Start of Block

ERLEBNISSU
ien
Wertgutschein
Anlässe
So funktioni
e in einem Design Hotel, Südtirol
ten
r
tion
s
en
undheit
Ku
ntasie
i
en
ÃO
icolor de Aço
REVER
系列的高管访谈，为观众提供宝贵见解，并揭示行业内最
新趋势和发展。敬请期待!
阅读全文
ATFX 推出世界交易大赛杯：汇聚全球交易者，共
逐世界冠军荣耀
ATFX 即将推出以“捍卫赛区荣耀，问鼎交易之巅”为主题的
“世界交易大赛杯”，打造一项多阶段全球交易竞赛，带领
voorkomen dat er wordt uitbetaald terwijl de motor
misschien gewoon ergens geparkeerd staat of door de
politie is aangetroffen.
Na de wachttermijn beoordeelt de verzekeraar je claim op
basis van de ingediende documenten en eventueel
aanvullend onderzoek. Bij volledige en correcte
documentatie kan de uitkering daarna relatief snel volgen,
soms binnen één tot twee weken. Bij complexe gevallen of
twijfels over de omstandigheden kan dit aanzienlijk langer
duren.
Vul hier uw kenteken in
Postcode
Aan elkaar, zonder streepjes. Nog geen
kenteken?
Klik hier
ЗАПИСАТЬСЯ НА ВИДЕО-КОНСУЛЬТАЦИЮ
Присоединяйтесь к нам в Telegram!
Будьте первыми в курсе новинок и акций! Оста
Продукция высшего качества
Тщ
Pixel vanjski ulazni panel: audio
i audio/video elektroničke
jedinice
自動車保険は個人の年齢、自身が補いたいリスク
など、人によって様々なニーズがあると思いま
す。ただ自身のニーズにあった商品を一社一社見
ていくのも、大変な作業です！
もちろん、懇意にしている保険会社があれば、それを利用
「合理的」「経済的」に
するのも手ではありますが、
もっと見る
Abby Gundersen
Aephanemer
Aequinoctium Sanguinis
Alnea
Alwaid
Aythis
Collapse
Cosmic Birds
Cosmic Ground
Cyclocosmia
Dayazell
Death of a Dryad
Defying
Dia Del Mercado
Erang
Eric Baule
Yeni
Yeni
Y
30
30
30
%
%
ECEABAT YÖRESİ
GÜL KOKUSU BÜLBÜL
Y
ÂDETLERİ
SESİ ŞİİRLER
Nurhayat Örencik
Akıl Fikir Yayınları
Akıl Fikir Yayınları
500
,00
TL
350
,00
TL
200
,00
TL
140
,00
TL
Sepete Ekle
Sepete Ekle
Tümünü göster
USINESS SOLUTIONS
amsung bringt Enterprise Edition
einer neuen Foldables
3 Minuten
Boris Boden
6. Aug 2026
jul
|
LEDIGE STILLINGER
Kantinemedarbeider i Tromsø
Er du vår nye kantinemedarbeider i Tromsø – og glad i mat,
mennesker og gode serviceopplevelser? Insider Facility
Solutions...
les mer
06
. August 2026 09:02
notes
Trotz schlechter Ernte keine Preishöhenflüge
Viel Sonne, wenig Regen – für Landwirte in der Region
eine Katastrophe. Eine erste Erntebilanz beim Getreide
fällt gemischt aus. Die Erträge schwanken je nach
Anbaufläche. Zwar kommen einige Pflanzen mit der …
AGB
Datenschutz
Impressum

End of Block

Reproduce every line of the records above with no changes.

ERLEBNISSU
ien
Wertgutschein
Anlässe
So funktioni
e in einem Design Hotel, Südtirol
ten
r
tion
s
en
undheit
Ku
ntasie
i
en
ÃO
icolor de Aço
REVER
系列的高管访谈，为观众提供宝贵见解，并揭示行业内最
新趋势和发展。敬请期待!
阅读全文
ATFX 推出世界交易大赛杯：汇聚全球交易者，共
逐世界冠军荣耀
ATFX 即将推出以“捍卫赛区荣耀，问鼎交易之巅”为主题的
“世界交易大赛杯”，打造一项多阶段全球交易竞赛，带领
voorkomen dat er wordt uitbetaald terwijl de motor
misschien gewoon ergens geparkeerd staat of door de
politie is aangetroffen.
Na de wachttermijn beoordeelt de verzekeraar je claim op
basis van de ingediende documenten en eventueel
aanvullend onderzoek. Bij volledige en correcte
documentatie kan de uitkering daarna relatief snel volgen,
soms binnen één tot twee weken. Bij complexe gevallen of
twijfels over de omstandigheden kan dit aanzienlijk langer
duren.
Vul hier uw kenteken in
Postcode
Aan elkaar, zonder streepjes. Nog geen
kenteken?
Klik hier
ЗАПИСАТЬСЯ НА ВИДЕО-КОНСУЛЬТАЦИЮ
Присоединяйтесь к нам в Telegram!
Будьте первыми в курсе новинок и акций! Оста
Продукция высшего качества
Тщ
Pixel vanjski ulazni panel: audio
i audio/video elektroničke
jedinice
自動車保険は個人の年齢、自身が補いたいリスク
など、人によって様々なニーズがあると思いま
す。ただ自身のニーズにあった商品を一社一社見
ていくのも、大変な作業です！
もちろん、懇意にしている保険会社があれば、それを利用
「合理的」「経済的」に
するのも手ではありますが、
もっと見る
Abby Gundersen
Aephanemer
Aequinoctium Sanguinis
Alnea
Alwaid
Aythis
Collapse
Cosmic Birds
Cosmic Ground
Cyclocosmia
Dayazell
Death of a Dryad
Defying
Dia Del Mercado
Erang
Eric Baule
Yeni
Yeni
Y
30
30
30
%
%
ECEABAT YÖRESİ
GÜL KOKUSU BÜLBÜL
Y
ÂDETLERİ
SESİ ŞİİRLER
Nurhayat Örencik
Akıl Fikir Yayınları
Akıl Fikir Yayınları
500
,00
TL
350
,00
TL
200
,00
TL
140
,00
TL
Sepete Ekle
Sepete Ekle
Tümünü göster
USINESS SOLUTIONS
amsung bringt Enterprise Edition
einer neuen Foldables
3 Minuten
Boris Boden
6. Aug 2026
jul
|
LEDIGE STILLINGER
Kantinemedarbeider i Tromsø
Er du vår nye kantinemedarbeider i Tromsø – og glad i mat,
mennesker og gode serviceopplevelser? Insider Facility
Solutions...
les mer
06
. August 2026 09:02
notes
Trotz schlechter Ernte keine Preishöhenflüge
Viel Sonne, wenig Regen – für Landwirte in der Region
eine Katastrophe. Eine erste Erntebilanz beim Getreide
fällt gemischt aus. Die Erträge schwanken je nach
Anbaufläche. Zwar kommen einige Pflanzen mit der …
AGB
Datenschutz
Impressum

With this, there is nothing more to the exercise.